Итак, мы развернулись в боевой порядок с интервалами в тридцать ярдов и погнали коней сквозь высокую траву с такими невообразимыми воплями и криками, что стороннему наблюдателю оставалось бы только гадать, какая это палата для буйнопомешанных проводит состязания по выездке. Фрэнсис, шедший справа от меня, блестяще имитировал заливающуюся лаем свору собак, слева раздавались арии из «Лох-Ломонд» в исполнении Боба, перемежаемые пронзительными возгласами: «Шш-ууу! Шш-yyу!» Такая комбинация вспугнула бы не то что муравьеда, а самого дьявола. Так мы проскакали уже с полмили, пока я не сорвал себе всю глотку до хрипоты; мне стали уже закрадываться в душу сомнения пребывания здесь муравьеда, и водятся ли таковые в Гвиане. Мои крики утратили прежнее разнообразие звучания и стали скорее напоминать унылое карканье одинокой вороны.
Вдруг Фрэнсис издал резкий торжествующий вопль, и я увидел, как из-под копыт его лошади метнулось что-то черное и поскакало сквозь густую траву. Я повернул лошадь и во весь опор понесся на зверя, в то же время пытаясь оповестить Боба.
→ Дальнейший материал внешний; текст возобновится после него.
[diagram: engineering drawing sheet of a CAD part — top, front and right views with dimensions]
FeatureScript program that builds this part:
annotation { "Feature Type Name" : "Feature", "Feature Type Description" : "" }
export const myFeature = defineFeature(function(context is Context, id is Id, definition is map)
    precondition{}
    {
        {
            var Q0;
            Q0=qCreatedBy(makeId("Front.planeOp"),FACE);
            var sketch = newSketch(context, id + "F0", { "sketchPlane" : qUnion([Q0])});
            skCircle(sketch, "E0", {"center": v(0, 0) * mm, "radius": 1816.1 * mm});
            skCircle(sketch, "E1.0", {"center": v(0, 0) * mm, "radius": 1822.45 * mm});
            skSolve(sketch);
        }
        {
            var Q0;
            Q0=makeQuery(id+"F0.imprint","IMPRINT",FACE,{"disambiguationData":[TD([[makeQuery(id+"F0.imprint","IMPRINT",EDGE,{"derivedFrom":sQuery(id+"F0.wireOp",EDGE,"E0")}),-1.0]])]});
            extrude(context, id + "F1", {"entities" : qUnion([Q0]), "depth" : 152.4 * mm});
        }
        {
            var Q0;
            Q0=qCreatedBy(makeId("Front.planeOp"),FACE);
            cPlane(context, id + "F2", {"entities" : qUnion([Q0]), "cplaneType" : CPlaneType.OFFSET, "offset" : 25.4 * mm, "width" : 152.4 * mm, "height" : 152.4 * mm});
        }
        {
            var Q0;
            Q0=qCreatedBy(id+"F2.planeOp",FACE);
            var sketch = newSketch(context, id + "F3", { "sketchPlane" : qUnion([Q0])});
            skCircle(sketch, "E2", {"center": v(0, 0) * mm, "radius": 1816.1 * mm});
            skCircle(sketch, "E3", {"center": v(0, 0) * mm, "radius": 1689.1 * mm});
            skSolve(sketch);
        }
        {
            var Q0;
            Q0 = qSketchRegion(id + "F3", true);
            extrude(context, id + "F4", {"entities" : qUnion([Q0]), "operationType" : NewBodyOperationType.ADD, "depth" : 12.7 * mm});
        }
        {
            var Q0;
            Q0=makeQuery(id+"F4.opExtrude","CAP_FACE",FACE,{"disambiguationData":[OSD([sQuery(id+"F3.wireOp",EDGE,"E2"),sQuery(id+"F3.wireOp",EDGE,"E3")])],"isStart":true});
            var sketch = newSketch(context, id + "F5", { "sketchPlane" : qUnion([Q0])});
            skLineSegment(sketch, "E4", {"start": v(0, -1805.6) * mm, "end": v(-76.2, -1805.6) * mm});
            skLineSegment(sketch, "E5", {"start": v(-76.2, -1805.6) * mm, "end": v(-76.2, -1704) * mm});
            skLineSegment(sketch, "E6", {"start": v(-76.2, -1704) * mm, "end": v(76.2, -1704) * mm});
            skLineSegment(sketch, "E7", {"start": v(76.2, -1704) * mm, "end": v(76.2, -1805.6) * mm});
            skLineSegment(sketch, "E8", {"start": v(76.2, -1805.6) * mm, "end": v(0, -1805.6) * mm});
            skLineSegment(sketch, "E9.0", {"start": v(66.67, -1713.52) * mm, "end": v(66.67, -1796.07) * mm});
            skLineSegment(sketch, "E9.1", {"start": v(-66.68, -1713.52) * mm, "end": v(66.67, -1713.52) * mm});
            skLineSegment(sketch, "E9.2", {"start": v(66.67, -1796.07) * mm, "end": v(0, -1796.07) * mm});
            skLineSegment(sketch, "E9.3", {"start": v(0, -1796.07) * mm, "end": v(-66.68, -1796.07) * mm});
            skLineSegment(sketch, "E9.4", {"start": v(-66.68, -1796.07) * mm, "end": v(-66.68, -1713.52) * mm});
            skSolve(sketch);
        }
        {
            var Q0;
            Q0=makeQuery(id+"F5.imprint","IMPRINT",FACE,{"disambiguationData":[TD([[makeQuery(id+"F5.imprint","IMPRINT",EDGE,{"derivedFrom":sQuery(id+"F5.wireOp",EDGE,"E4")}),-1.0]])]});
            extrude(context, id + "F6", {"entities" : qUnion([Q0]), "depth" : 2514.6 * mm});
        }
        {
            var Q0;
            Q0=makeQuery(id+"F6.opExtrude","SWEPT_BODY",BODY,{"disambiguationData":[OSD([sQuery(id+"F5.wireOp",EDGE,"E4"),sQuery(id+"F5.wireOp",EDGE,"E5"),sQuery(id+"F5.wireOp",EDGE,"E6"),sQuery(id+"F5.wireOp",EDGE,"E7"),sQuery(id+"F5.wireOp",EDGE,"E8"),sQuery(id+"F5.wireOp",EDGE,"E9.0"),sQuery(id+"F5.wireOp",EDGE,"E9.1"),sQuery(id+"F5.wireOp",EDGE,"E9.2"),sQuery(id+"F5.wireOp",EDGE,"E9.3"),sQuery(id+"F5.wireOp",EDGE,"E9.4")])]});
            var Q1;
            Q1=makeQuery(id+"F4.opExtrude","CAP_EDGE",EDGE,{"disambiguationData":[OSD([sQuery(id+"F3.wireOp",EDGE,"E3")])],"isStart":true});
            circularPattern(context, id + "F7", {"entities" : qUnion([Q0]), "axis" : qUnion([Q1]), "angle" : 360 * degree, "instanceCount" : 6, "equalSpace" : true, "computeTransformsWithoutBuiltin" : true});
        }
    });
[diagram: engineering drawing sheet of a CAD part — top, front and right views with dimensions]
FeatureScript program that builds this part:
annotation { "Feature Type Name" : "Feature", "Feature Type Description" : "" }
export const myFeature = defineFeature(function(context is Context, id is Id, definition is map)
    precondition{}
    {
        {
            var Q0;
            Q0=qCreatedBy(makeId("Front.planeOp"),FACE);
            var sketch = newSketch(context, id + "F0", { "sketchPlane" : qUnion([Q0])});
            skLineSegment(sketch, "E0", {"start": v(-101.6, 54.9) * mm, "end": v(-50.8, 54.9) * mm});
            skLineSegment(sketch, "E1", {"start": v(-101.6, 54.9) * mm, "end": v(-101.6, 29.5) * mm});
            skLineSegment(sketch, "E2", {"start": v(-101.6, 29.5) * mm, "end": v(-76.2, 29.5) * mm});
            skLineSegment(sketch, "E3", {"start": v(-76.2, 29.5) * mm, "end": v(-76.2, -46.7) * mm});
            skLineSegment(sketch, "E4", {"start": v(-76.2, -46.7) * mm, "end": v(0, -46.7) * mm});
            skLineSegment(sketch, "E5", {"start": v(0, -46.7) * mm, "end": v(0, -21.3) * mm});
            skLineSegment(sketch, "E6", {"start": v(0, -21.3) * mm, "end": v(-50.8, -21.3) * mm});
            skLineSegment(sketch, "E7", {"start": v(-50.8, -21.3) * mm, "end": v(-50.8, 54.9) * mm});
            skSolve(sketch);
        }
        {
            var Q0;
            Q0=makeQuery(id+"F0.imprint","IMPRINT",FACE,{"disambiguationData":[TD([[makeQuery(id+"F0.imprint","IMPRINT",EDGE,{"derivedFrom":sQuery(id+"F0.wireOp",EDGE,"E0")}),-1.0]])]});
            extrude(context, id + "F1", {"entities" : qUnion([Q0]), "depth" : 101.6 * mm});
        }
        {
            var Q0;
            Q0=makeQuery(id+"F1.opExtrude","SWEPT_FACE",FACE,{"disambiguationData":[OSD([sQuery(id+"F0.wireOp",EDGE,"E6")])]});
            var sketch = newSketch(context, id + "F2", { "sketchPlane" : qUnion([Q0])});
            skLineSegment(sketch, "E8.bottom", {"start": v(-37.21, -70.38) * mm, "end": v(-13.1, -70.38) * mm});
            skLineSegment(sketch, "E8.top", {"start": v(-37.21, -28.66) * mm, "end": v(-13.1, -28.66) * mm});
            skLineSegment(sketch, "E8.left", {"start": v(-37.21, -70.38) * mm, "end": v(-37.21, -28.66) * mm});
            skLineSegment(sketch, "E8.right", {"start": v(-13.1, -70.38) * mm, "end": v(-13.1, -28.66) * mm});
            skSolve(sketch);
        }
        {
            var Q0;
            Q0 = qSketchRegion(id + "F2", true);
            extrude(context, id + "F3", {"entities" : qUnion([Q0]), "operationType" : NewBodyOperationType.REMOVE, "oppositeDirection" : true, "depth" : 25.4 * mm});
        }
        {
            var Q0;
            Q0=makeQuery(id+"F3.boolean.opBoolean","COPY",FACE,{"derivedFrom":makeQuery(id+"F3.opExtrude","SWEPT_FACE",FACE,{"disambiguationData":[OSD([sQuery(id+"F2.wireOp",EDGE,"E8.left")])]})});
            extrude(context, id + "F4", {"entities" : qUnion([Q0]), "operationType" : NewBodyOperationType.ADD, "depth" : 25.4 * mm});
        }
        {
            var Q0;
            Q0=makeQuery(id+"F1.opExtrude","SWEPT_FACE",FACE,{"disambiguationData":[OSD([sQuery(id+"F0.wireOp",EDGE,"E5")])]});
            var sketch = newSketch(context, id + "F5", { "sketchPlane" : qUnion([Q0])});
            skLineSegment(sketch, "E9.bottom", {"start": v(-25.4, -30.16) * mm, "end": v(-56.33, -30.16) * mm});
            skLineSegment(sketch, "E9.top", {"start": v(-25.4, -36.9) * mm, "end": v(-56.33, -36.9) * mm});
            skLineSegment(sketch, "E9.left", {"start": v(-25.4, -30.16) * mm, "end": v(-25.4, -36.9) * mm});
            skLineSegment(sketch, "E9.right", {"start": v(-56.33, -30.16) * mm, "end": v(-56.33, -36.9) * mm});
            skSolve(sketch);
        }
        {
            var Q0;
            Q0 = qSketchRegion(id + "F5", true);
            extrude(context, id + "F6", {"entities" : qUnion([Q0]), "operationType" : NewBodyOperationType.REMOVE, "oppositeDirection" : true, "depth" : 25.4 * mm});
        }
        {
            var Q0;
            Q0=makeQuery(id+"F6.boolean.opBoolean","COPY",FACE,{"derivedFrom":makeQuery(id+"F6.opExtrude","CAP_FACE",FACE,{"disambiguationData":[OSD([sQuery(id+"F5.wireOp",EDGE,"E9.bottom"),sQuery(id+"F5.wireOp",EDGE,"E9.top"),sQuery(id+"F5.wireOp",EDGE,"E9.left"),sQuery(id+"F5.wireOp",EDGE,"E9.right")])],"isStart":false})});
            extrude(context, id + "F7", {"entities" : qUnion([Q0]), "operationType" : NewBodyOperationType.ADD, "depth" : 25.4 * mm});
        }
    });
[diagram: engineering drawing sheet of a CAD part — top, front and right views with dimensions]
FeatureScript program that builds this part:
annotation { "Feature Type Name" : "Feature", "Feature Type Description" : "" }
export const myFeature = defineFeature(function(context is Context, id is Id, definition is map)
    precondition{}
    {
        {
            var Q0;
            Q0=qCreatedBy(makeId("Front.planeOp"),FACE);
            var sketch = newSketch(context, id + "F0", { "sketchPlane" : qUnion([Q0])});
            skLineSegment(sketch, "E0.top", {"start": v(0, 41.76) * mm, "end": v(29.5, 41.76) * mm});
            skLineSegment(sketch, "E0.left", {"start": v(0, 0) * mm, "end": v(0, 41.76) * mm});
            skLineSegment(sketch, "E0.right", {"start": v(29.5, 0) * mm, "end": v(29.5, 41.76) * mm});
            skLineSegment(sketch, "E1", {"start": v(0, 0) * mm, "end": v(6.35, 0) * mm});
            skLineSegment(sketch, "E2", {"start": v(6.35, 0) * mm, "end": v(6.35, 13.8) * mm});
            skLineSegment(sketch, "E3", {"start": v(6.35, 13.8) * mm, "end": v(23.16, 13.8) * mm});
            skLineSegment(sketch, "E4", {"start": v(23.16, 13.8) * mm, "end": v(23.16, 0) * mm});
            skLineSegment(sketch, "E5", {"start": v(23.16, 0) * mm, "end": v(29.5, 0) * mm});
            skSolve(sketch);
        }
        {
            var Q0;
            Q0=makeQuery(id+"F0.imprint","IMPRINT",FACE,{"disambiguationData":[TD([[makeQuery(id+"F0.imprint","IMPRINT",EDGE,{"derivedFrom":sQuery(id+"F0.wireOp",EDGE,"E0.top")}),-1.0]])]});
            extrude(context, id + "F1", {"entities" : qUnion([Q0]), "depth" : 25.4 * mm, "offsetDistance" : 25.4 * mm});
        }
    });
А лошадь, как назло, беспрестанно спотыкалась о поросшие травой кочки и проваливалась в глубокие трещины в иссушенной зноем земле. Темная фигура животного выскочила из-под завесы длинной травы и бешеным галопом рванулась по скудно поросшей травой равнине. Да, это и в самом деле был муравьед, причем гораздо крупнее всех тех, которых мне доводилось видеть в неволе. Он несся по равнине с головокружительной скоростью, мотая из стороны в сторону большой, похожей на сосульку головой, а его лохматый хвост, словно вымпел, плескался за ним. Фрэнсис висел у него на хвосте, на скаку разматывая лассо и погоняя лошадь дикими криками. К тому времени я уже выскочил из густой травы и погнал лошадь прямо на муравьеда, но едва увидев зверя, моя кобыла решила, что с таким страшилищем лучше не связываться, и во всю прыть поскакала в противоположном направлении. Я чуть не заплакал с досады — сколько времени зря упущено! — но все же мне кое-как удалось совладать с ней. Но все равно сближение с целью шло кругами — примерно так же, как движется краб. Как раз в это время Фрэнсис, поравнявшись с муравьедом, раскрутил лассо и метко накинул на голову животного.